II. Bivins received due process in her termination proceedings.
8 ¶28. In the alternative, Bivins claims she was deprived of due process because “there [was]
no evidence that Ms. Bivins or any other employee . . . was ever provided with a copy” of the
video-recording policy before her termination. She essentially argues that ESS did not give
her notice that filming a co-worker could result in her termination.
¶29. “[W]hether a party received due process is a question of law, which an appellate court
reviews de novo.” Thompson v. Pub. Emps.’ Ret. Sys. of Miss., 297 So. 3d 267, 271 (¶8)

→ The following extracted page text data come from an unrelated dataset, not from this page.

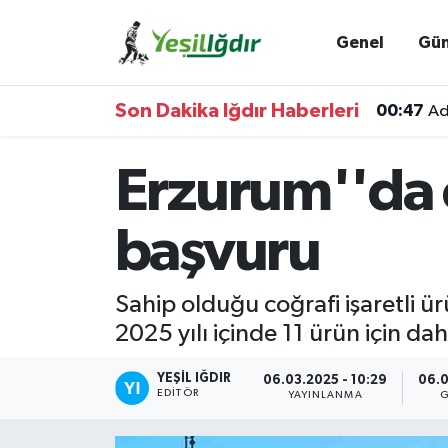
Genel
Gü
Iğdır Nöbetçi Eczaneler
Son Dakika Iğdır Haberleri
00:47
Ad
Iğdır Hava Durumu
Erzurum''da co
İğdir Namaz Vakitleri
Iğdır Trafik Yoğunluk Haritası
başvuru
Süper Lig Puan Durumu ve Fikstür
Sahip olduğu coğrafi işaretli ü
2025 yılı içinde 11 ürün için da
Tüm Manşetler
YEŞIL IĞDIR
Son Dakika Haberleri
06.03.2025 - 10:29
06.0
EDITÖR
YAYINLANMA
G
Haber Arşivi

(Miss. Ct. App. 2019) (quoting Holt v. Miss. State Bd. of Dental Exam’rs, 131 So. 3d 1271,
1276 (¶7) (Miss. Ct. App. 2014)).
¶30. “Due process requires simply the opportunity to be heard at a meaningful time and in
a meaningful manner.” Id. at 274 (¶19) (quoting Holt, 131 So. 3d at 1279-80 (¶27)). The
usual “formalities of practice, procedure, and evidence are relaxed in all administrative
proceedings, including those concerning licenses.” Id. Instead, “due process requires notice
reasonably calculated, under all the circumstances, to apprise interested parties of the
pendency of the action and to afford them an opportunity to present their objections.” Id.
¶31. We find there is no support for Bivins’ argument in the record. During the HR
director’s testimony, he presented an “Acknowledgment of Personnel Policies” that Bivins
had signed in September 2021. The acknowledgment stated, “I further understand that I am
responsible for reading and adhering to the personnel policies on the various rules,
regulations and benefits in the DMH Addendum[.]”

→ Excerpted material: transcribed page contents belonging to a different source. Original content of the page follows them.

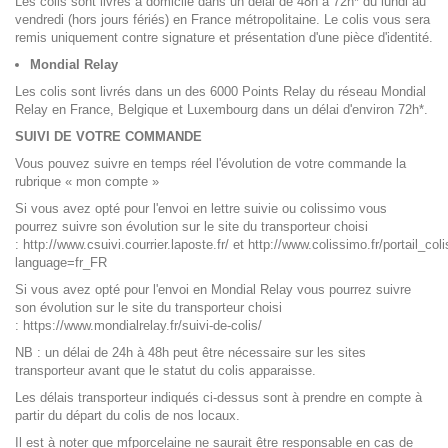
Les colis sont livrés à domicile dans un délai de 48h à 72h* du lundi au
vendredi (hors jours fériés) en France métropolitaine. Le colis vous sera
remis uniquement contre signature et présentation d'une pièce d'identité.
Mondial Relay
Les colis sont livrés dans un des 6000 Points Relay du réseau Mondial
Relay en France, Belgique et Luxembourg dans un délai d'environ 72h*.
SUIVI DE VOTRE COMMANDE
Vous pouvez suivre en temps réel l'évolution de votre commande la
rubrique « mon compte »
Si vous avez opté pour l'envoi en lettre suivie ou colissimo vous
pourrez suivre son évolution sur le site du transporteur choisi
:
http://www.csuivi.courrier.laposte.fr/ et http://www.colissimo.fr/portail_co
language=fr_FR
Si vous avez opté pour l'envoi en Mondial Relay vous pourrez suivre
son évolution sur le site du transporteur choisi
:
https://www.mondialrelay.fr/suivi-de-colis/
NB : un délai de 24h à 48h peut être nécessaire sur les sites
transporteur avant que le statut du colis apparaisse.
Les délais transporteur indiqués ci-dessus sont à prendre en compte à
partir du départ du colis de nos locaux.
Il est à noter que mfporcelaine ne saurait être responsable en cas de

¶32. Also, Bivins testified that the Addendum containing the prohibition was publicly
9 available by going to a state employee website. Furthermore, she was provided ample
opportunities to respond to the disciplinary allegations and to appeal her termination,
including a lengthy hearing where she submitted multiple exhibits and testified.
Consequently, Bivins was not denied due process throughout the course of her termination
proceedings.
CONCLUSION
¶33. Bivins bore the burden of showing the MEAB’s order was not supported by
substantial evidence or was arbitrary and capricious, but she has failed to do so. The evidence
establishes that she used her phone to record her co-worker, that video-recording was against
ESS policy, and that a violation of this policy subjected her to termination. Therefore, we
affirm the order upholding Bivins’ termination.
¶34. AFFIRMED.
BARNES, C.J., CARLTON AND WILSON, P.JJ., WESTBROOKS, McDONALD, LAWRENCE, EMFINGER, WEDDLE AND LASSITTER ST. PÉ, JJ., CONCUR.